Мама, как обычно, бросила открытку в корзину для бумаг, мельком проглядев пару ритуальных фраз, нацарапанных на обратной стороне. Движимый внезапным приливом чувств, я впервые решил достать открытку из мусора. Но вместо того, чтобы просто попросить ее сохранить, я подождал, пока мама вышла из комнаты, и схватив ее, словно воришка, унес в свою спальню, так чтобы никто не видел. Приколотая кнопкой к изголовью кровати, она стала для меня своего рода фетишем: перед тем как заснуть, я обращался к тигру со своеобразной молитвой, чтобы он разодрал меня своими лапами и устроил себе пир из моего тела. Путаясь в сонных мыслях, я представлял, как убегаю со всех ног по тропическому лесу от страшного зверя. Не столько, чтобы ускользнуть от его когтей, сколько для того, чтобы обострить отдаляемое погоней наслаждение своим фиаско. Как и путешественник, я в конце концов падал на пол и сдавался на волю победителю. О! как вонзаются в тебя острые когти, как перемалывают тебя челюсти и как смыкаются над тобою зубы полосатого зверя с изумительной шерстью!
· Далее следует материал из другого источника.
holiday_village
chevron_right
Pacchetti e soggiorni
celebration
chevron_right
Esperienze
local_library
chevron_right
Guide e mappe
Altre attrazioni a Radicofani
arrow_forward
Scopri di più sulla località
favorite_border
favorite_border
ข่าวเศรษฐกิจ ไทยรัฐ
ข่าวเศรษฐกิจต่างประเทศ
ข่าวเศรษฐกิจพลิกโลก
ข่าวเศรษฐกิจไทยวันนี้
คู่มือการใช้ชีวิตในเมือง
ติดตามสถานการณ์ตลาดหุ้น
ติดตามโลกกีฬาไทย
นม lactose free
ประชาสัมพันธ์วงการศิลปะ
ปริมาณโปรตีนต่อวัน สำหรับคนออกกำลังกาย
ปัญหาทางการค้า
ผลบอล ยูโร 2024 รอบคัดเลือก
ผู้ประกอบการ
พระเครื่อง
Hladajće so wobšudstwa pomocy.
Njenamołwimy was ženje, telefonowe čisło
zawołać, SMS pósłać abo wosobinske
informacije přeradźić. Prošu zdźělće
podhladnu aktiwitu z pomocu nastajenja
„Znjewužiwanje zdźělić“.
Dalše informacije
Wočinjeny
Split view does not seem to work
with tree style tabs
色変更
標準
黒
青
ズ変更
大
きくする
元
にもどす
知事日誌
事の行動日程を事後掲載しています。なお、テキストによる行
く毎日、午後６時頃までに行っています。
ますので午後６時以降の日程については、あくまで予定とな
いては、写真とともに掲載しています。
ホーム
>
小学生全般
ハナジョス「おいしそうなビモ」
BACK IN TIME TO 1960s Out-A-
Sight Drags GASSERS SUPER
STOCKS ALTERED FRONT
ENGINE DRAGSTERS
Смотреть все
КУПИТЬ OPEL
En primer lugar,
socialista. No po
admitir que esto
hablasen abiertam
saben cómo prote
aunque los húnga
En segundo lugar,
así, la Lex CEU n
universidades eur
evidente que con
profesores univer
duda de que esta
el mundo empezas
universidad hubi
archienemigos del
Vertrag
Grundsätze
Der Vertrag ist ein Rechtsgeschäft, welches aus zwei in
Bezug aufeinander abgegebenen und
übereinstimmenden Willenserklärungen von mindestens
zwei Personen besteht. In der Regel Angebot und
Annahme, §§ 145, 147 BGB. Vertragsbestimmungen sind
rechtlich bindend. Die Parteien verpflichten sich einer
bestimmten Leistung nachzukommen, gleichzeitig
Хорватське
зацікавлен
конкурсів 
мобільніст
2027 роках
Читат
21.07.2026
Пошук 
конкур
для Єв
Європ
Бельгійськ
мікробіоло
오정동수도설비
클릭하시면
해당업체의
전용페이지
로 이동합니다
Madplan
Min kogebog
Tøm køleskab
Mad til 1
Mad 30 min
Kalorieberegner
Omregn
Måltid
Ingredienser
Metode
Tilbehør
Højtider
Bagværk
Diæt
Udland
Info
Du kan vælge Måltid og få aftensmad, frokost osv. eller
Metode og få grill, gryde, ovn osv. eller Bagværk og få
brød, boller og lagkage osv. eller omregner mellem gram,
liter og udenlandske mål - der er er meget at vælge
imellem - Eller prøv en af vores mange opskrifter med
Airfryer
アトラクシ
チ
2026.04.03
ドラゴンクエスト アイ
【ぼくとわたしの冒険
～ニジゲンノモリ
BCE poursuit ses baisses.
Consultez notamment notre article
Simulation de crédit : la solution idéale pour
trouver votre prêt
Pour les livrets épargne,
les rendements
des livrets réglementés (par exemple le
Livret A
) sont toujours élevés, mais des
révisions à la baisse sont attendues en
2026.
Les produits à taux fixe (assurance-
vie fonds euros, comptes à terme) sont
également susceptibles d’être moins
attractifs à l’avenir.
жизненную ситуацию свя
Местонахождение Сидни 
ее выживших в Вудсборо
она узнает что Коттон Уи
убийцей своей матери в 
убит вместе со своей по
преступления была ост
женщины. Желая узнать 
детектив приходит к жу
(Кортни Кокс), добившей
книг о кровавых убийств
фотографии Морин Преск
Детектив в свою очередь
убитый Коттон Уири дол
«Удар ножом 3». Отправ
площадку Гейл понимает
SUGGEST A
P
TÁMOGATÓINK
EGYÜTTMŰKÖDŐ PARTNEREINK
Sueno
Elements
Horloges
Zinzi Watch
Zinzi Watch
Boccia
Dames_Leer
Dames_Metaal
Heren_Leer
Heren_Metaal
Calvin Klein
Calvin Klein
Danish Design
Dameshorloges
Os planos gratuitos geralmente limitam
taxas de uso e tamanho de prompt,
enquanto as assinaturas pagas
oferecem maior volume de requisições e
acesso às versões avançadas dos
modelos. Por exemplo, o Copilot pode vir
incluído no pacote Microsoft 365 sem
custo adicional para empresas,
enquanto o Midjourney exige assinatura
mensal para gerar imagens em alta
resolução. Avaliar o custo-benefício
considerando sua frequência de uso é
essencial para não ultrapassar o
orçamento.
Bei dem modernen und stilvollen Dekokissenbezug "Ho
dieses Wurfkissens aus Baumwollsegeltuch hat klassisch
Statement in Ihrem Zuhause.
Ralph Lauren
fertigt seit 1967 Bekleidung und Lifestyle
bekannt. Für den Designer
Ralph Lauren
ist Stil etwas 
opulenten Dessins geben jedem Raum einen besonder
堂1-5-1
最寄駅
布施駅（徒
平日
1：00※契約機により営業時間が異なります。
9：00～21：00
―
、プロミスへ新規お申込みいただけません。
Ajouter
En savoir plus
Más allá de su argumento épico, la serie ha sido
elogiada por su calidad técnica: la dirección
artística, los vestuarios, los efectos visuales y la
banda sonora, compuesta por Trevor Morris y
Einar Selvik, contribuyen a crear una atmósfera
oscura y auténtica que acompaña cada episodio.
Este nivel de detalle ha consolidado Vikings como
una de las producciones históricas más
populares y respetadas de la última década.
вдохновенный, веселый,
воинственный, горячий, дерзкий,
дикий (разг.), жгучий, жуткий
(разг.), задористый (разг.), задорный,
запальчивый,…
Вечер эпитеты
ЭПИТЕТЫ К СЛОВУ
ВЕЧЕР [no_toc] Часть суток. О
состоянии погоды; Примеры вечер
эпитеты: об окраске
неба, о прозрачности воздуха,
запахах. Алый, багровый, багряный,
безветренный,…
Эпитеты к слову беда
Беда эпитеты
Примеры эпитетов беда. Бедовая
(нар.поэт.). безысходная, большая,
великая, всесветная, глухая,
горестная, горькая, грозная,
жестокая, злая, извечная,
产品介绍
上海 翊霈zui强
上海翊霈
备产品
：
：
Я хранил эту открытку в своей спальне вплоть до отъезда из Касарсы. Было бы крайне неискренне полагать, что в этих моих ежевечерних видениях, сопровождавшихся сексуальными фантазиями, отец, автор данного послания, не играл никакой роли. Кто, как не он, руководил из своей далекой Африки моими ночными грезами? Кто, как не он, насыщал мою кровь этой страшной смесью ненасытной жадности и комплекса вины? И, наконец, не под его ли покровительством мне были ниспосланы грех сладострастия и наказание за него, смешавшиеся в едином образе насилия и наслаждения?
13
Вильма Кальц научила меня любить музыку и то, как ее любить. Вместе с ней я прослушал по радио несколько симфоний Бетховена. До того времени я был способен оценить в симфонической музыке лишь пафос человеческих чувств или ассоциативное описание природы. И ничего прекраснее «Времен года» Вивальди для меня не существовало — так искусно передать скрипичными пиццикато ощущение моросящего зимнего дождя! Воссоздать в энергичных аккордах гром и молнии весенней грозы! Вильма с улыбкой прислушивалась к моим восторгам, после чего она своим нежным, спокойным голосом с очаровательной ноткой словенского акцента раскрывала мне музыкальные достоинства непревзойденного гения венецианца, предлагая, к примеру, признать вторичными эффекты подражательной гармонии, и обращала мое внимание на выбор тональностей: округлый и светящийся ми мажор для весны; взволнованный и меланхоличный соль минор для лета; лесной и полевой фа мажор, свойственный настроению осенней охоты; унылый, безутешный фа минор для зимы. Или на тонкости инструментовки: заметил ли я, как отсутствие виолончелей и контрабасов неожиданно раскрывало в медленном темпе вивальдиевской «Весны» прозрачность апрельского утра? Или как искусно были использованы в адажио «Осени» сурдинки, под которые в нашем воображении засыпали сборщики винограда после своих обильных возлияний?